TEMPEST is the covername used by the NSA and other agencies to talk about emissions from computing machinery that can divulge what the equipment is processing. We’ve covered a few projects in the past that specifically intercept EM radiation. TEMPEST for Eliza can transmit via AM using a CRT monitor, and just last Fall a group showed how to monitor USB keyboards remotely. Through the Freedom of Information Act, an interesting article from 1972 has been released. TEMPEST: A Signal Problem (PDF) covers the early history of how this phenomenon was discovered. Uncovered by Bell Labs in WWII, it affected a piece of encryption gear they were supplying to the military. The plaintext could be read over that air and also by monitoring spikes on the powerlines. Their new, heavily shielded and line filtered version of the device was rejected by the military who simply told commanders to monitor a 100 feet around their post to prevent eavesdropping. It’s an interesting read and also covers acoustic monitoring. This is just the US history of TEMPEST though, but from the anecdotes it sounds like their enemies were not just keeping pace but were also better informed.
Frozen Cache is a blog dedicated to a novel way to prevent cold boot attacks. Last year the cold boot team demonstrated that they could extract encryption keys from a machine’s RAM by placing it in another system (or the same machine by doing a quick reboot). Frozen Cache aims to prevent this by storing the encryption key in the CPU’s cache. It copies the key out of RAM into the CPU’s registers and then zeroes it in RAM. It then freezes the cache and attempts to write the key back to RAM. The key is pushed into the cache, but isn’t written back to RAM.
The first major issue with this is the performance hit. You end up kneecapping the processor when you freeze the cache and the author suggests that you’d only do this when the screen is locked. We asked cold boot team member [Jacob Appelbaum] what he thought of the approach. He pointed out that the current cold boot attack reconstructs the key from the full keyschedule, which according to the Frozen Cache blog, still remains in RAM. They aren’t grabbing the specific key bits, but recreating it from all this redundant information in memory. At best, Frozen Cache is attempting to build a ‘ghetto crypto co-processor’.
We stand by our initial response to the cold boot attacks: It’s going to take a fundamental redesign of RAM before this is solved.

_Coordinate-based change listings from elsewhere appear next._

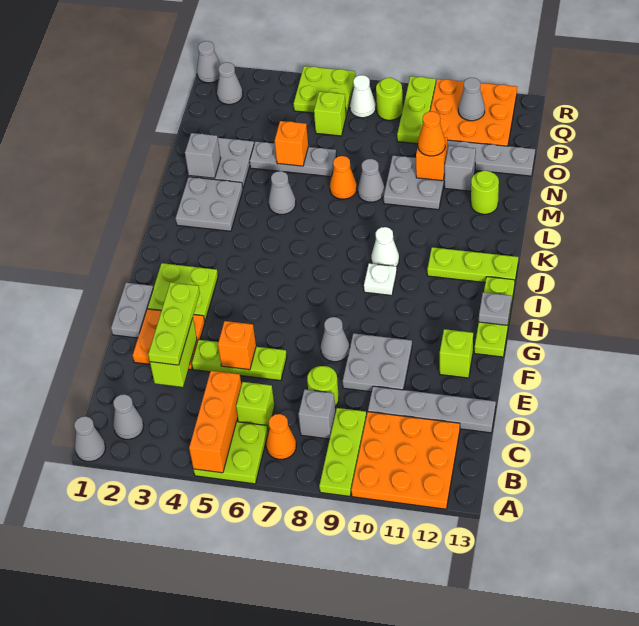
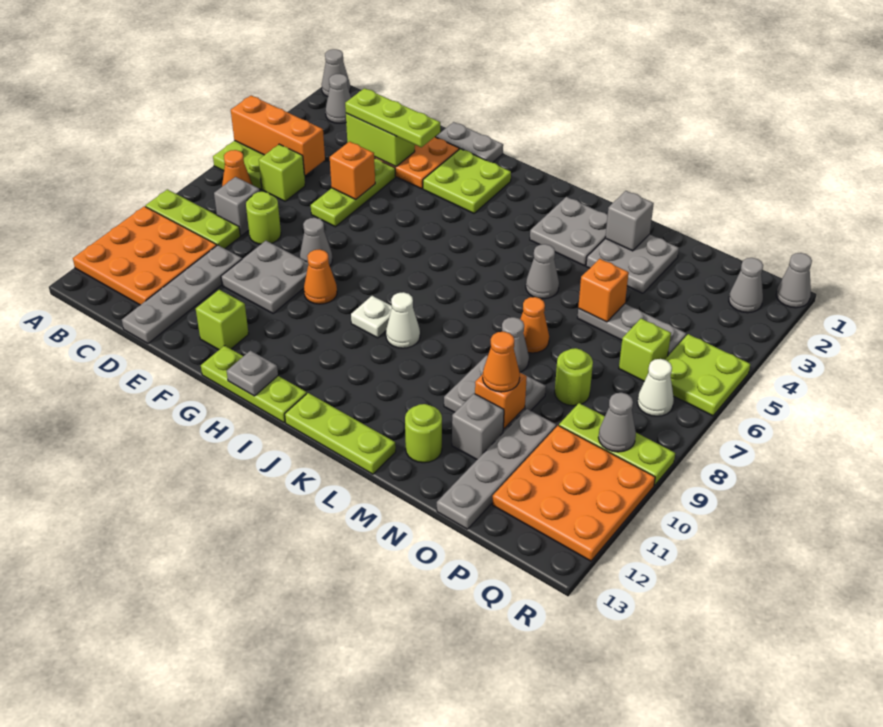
none -> orange 1x1 cone [304,249,337,304]
lime 1x3 plate [427,247,518,282] -> lime 1x3 plate turned to [285,393,396,474]
grey 1x3 plate [250,142,336,177] -> grey 1x3 plate turned to [578,304,686,356]
lime 1x1 round brick [376,78,403,120] -> lime 1x1 round brick moved to [555,348,593,406]
grey 1x1 cone [458,78,485,121] -> grey 1x1 cone moved to [598,393,636,452]

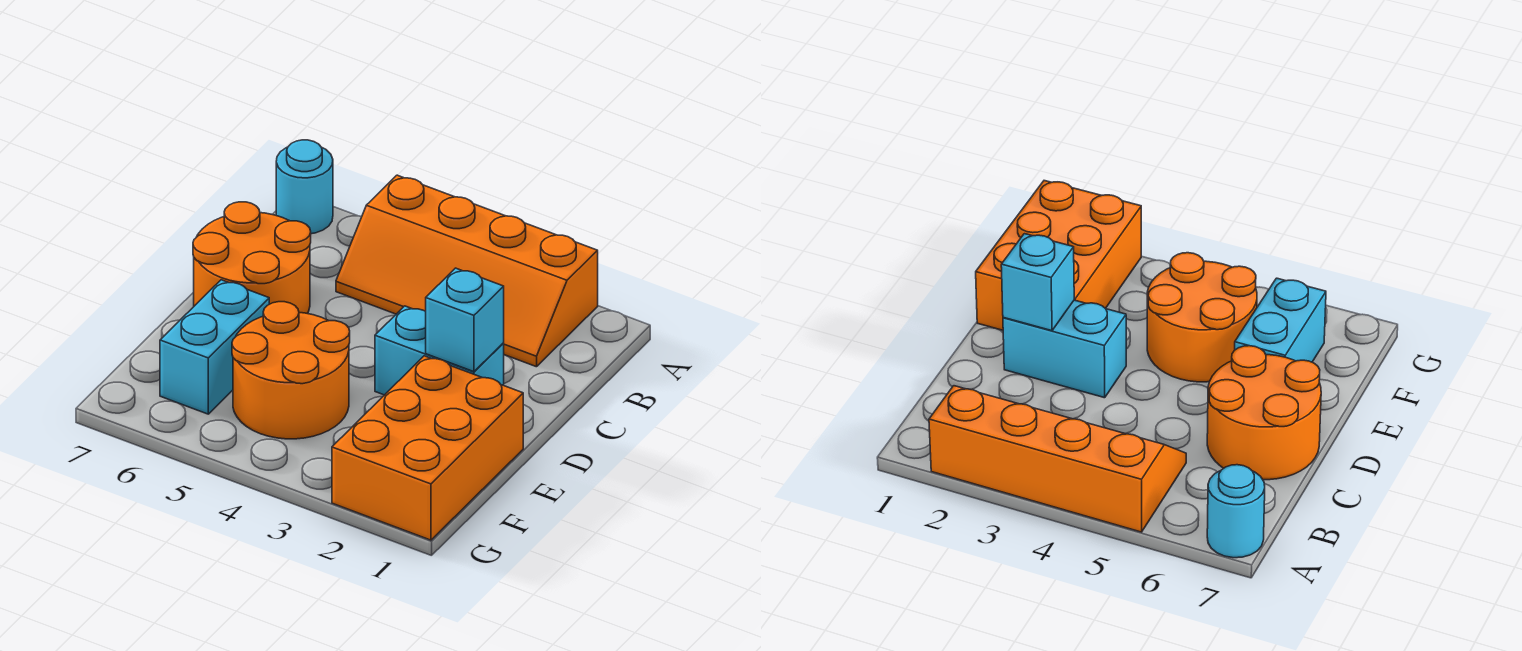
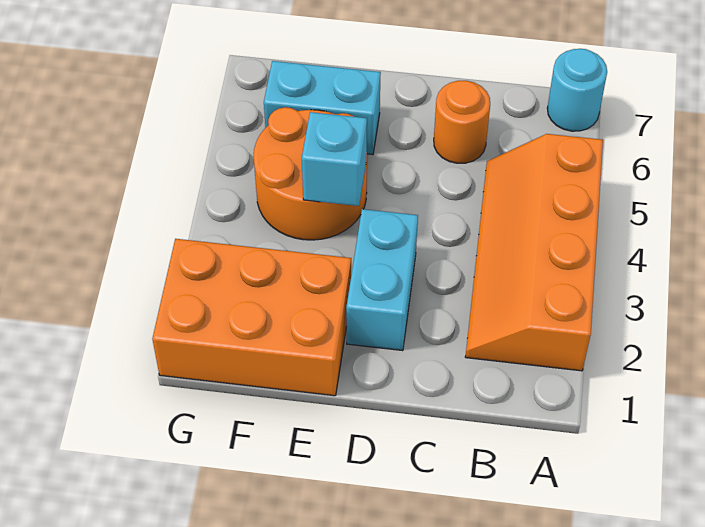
orange 2x2 round brick [193,202,311,314] -> orange 1x1 round brick [434,81,490,163]
cyan 1x1 brick [426,268,504,372] -> cyan 1x1 brick moved to [302,112,367,206]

[Karsten Nohl] has recently joined the team on Flylogic’s blog. You may remember him as part of the team that reverse engineered the crypto in MiFare RFID chips. In his first post, he starts out with the basics of identifying logic cells. By studying the specific layout of the transistors you can reproduce the actual logic functions of the chip. The end of post holds a challenge for next week (pictured above). It has 34 transistors, 3 inputs, 2 outputs, and time variant behavior. Also, check out the Silicon Zoo which catalogs individual logic cells for identification.

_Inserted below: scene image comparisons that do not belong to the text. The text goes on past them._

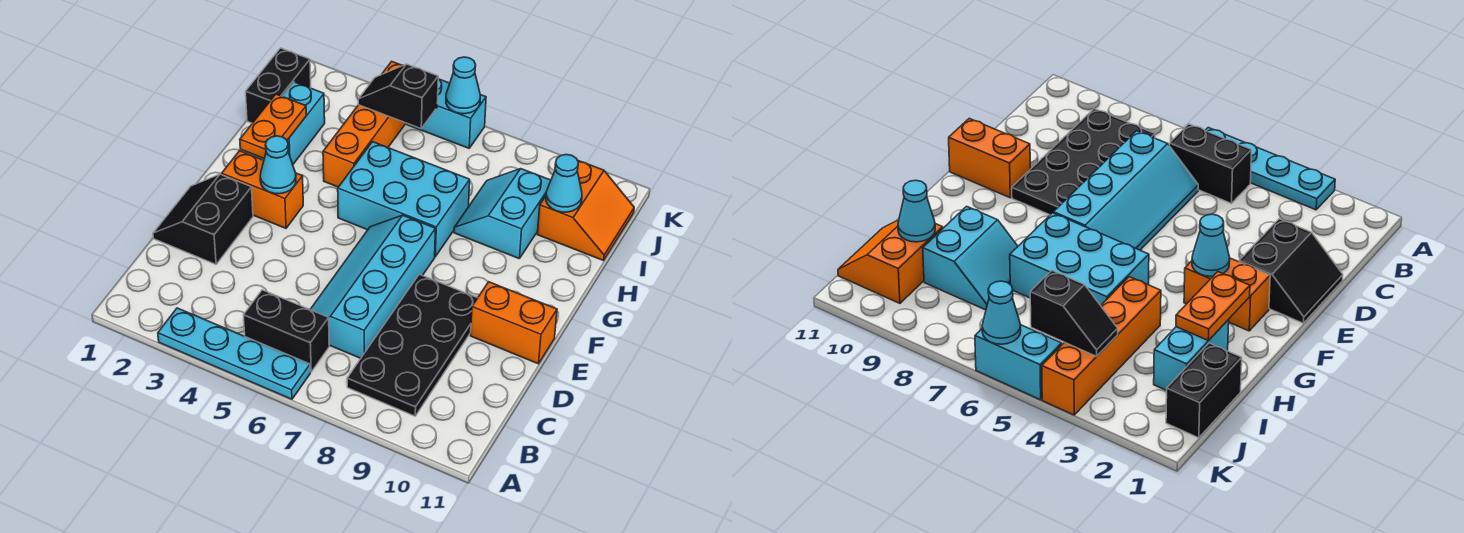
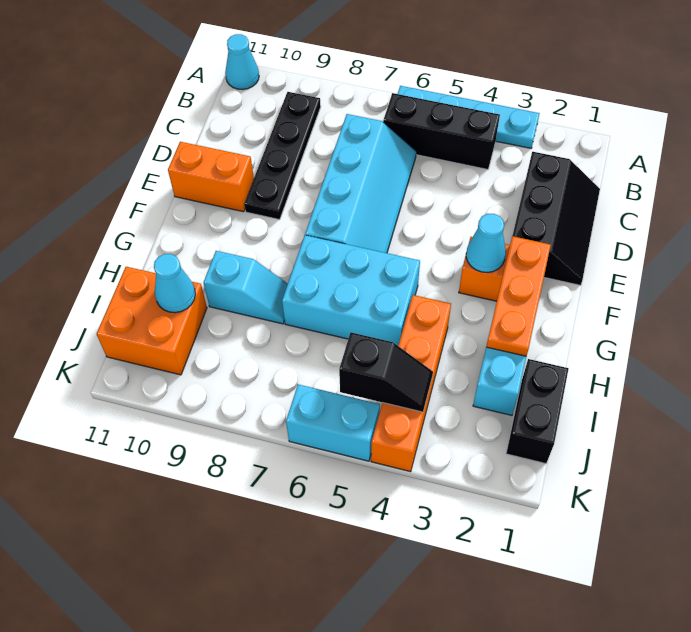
black 1x2 brick [243,290,329,372] -> black 1x3 brick [383,93,500,169]
black 2x4 plate [347,274,477,416] -> black 1x4 plate [244,92,321,220]
black 2x2 slope [153,174,253,264] -> black 2x3 slope [512,152,600,285]
orange 1x2 plate [240,94,306,158] -> orange 1x3 plate [486,236,551,356]
cyan 2x2 slope [454,169,551,258] -> cyan 1x2 slope [204,251,288,324]
orange 2x2 slope [537,161,634,261] -> orange 2x2 brick [97,267,207,375]
cyan 1x1 cone [446,57,480,114] -> cyan 1x1 cone moved to [225,34,259,90]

Popular Mechanics has an interview with [Zach Anderson], one of the MIT hackers that was temporarily gagged by the MBTA. The interview is essentially a timeline of the events that led up to the Defcon talk cancellation. [Zach] pointed out a great article by The Tech that covers the vulnerabilities. The mag stripe cards can be easily cloned. The students we’re also able to increase the value of the card by brute forcing the checksum. There are only 64 possible checksum values, so they made a card for each one. It’s not graceful, but it works. The card values aren’t encrypted and there isn’t an auditing system to check what values should be on the card either. The RFID cards use Mifare classic, which we know is broken. It was NXP, Mifare’s manufacturer, that tipped off the MBTA on the actual presentation.